____ Document passage

| Everyday Restaurants

The Araki: Inside London’s Most Expensive Restaurant

There are 131 three Michelin starred restaurants in the world meaning a restaurant has to be absolutely extraordinary to achieve such status. I have personally visited 16 three Michelin starred restaurants internationally (one is now closed) and each and every one has created a lasting impression. It was only recently that the UK welcomed another three star restaurant to the fold which already included Heston Blumenthal’s Fat Duck, The Waterside Inn, Alain Ducasse at the Dorchester and Restaurant Gordon Ramsay in Chelsea. The Araki is the first Japanese restaurant in the UK to achieve three star status and as such I was determined to get a booking – with my birthday being the perfect occasion. Now, not only is the Araki one of the best restaurants in the country but it is also the most expensive.  
Reservations can only be made by phone and you must pay a deposit of £300 per person at the time of booking. This doesn’t cover service or drinks and these extras must be covered after the meal. We asked for confirmation via email (especially having just shelled out £600), but that isn’t an option. If you cancel less than 24 hours in advance you lose your deposit. If you’re half an hour late you lose your deposit. Also for those asking, I didn’t have to go on a waiting list or make 45346344 calls, we got a reservation for the day we wanted as soon as we called.

And honestly – I can see why. The sushi counter has only nine seats and the food is prepared directly in front of you by chef-patron Mitsuhiro Araki and his assistants. That’s basically almost a private audience with a three-Michelin starred chef.
Having already established himself as a three star chef in Tokyo at his restaurant also called Araki. The chef made the decision to close his restaurant in 2013 choosing London as his new base in 2014. Establishing itself quickly, the restaurant was awarded a coveted two stars in the 2016 Michelin Guide, before being awarded three in the 2018 guide.
The restaurant itself looks exactly like the traditional sushi restaurants that we visited in Japan – read my post on Sushidokoro-Kurosugi to see what I mean. The counter is made from 200-year-old cypress wood that gifted to Araki by Japanese musician Ryuichi Sakamoto and a curtain separates the counter and the guests from the kitchen. Food-wise it’s  traditional edomae sushi with an omakase menu selected by the chef – the focus is solely on seafood both raw and cooked so if this is problem for you, you are respectfully asked not to book as no adjustments can be made the set menu. Though in reality the genial Mr Araki did double check for dietary requirements and allergies. 
In terms of wines, you won’t see anything under £100 so honestly it made sense to order a bottle of Vintage Dom Perignon as it wasn’t that much more expensive than the other wines. Plus we were celebrating! Beer and sake is available too.

We watched with wrapt attention as Chef Araki and his team skillfuly sliced the fish with the absolute utmost precision. Realistically it can take up to ten years to train as an expert sushi chef, otherwise known as an itamae, but it can even take up to twenty. You only have to watch for a few minutes to see that they’re true craftsman. It’s all presented in the ‘Sado’ tradition of the tea ceremony.

________
____ Data under study

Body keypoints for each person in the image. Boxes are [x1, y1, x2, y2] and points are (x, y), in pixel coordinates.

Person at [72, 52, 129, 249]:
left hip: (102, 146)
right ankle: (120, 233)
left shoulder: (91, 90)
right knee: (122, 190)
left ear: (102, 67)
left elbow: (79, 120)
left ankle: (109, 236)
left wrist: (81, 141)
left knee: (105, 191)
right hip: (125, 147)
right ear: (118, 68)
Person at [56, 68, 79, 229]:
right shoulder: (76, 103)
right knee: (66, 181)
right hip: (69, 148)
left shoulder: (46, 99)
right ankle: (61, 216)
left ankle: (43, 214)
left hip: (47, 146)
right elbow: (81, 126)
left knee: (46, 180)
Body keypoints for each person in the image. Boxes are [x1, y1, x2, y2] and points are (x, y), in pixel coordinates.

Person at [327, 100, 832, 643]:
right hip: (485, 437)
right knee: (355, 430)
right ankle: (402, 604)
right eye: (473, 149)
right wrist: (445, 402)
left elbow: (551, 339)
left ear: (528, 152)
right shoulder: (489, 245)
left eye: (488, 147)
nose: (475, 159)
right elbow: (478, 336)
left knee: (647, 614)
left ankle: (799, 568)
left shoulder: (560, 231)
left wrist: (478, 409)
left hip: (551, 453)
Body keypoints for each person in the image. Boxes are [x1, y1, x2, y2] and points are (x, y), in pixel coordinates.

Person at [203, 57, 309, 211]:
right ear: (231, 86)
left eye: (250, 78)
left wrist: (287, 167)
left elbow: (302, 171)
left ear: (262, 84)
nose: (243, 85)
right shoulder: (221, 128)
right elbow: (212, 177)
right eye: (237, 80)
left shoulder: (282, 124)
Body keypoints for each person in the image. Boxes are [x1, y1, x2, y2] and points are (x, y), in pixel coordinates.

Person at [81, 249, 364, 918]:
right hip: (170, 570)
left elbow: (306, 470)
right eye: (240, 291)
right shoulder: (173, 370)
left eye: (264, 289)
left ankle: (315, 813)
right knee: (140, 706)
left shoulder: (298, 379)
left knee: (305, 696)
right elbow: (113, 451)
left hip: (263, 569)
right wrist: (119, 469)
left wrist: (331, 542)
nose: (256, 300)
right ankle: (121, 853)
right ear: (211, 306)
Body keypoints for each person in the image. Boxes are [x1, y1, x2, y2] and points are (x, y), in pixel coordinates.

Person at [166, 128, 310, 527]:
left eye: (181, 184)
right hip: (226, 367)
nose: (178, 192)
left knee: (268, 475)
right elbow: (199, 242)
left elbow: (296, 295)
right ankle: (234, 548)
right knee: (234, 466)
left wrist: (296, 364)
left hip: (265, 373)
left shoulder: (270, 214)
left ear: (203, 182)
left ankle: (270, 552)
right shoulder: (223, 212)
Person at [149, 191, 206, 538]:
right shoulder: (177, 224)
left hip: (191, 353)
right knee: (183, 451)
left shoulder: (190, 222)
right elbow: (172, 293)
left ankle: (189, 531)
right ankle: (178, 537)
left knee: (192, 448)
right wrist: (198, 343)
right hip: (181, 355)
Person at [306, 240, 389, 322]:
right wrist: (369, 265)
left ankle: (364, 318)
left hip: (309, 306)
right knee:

________
____ Data under study

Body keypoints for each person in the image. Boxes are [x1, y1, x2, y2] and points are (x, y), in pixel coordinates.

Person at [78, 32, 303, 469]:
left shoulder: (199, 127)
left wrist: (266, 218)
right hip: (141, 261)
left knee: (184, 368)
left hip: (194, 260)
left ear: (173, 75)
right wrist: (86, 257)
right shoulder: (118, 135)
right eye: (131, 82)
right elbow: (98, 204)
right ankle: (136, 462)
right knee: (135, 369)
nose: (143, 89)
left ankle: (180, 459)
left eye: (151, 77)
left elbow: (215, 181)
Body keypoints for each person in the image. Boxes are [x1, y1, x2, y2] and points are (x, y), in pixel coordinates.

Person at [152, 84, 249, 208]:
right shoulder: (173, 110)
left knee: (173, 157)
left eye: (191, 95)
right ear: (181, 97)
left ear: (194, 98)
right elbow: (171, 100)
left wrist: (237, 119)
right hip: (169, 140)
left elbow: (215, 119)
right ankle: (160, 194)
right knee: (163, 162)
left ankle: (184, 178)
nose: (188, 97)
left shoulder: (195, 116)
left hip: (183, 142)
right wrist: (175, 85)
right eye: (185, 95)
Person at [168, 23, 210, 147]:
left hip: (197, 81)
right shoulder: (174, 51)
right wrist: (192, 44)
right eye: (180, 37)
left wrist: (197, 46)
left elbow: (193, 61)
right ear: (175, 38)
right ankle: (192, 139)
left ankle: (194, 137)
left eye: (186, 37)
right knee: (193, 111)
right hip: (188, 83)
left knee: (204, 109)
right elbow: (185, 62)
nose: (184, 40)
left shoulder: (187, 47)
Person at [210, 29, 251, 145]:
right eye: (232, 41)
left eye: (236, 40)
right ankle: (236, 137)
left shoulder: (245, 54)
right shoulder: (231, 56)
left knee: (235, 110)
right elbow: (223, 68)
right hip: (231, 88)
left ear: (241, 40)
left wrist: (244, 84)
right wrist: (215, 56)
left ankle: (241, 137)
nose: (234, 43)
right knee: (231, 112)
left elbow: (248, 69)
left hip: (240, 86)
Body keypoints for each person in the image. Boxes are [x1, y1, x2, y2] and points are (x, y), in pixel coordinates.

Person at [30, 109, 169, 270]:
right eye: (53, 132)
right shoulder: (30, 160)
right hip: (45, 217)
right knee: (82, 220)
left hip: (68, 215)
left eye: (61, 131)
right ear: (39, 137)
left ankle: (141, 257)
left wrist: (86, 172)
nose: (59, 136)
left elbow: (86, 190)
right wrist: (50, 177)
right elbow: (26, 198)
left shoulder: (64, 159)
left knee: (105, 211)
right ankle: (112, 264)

________

* Action item *
According to the review of The Araki, how much is the deposit required per person when booking? The data were drawn from a separate source.

* Written reply *
£300 per person, paid at the time of booking.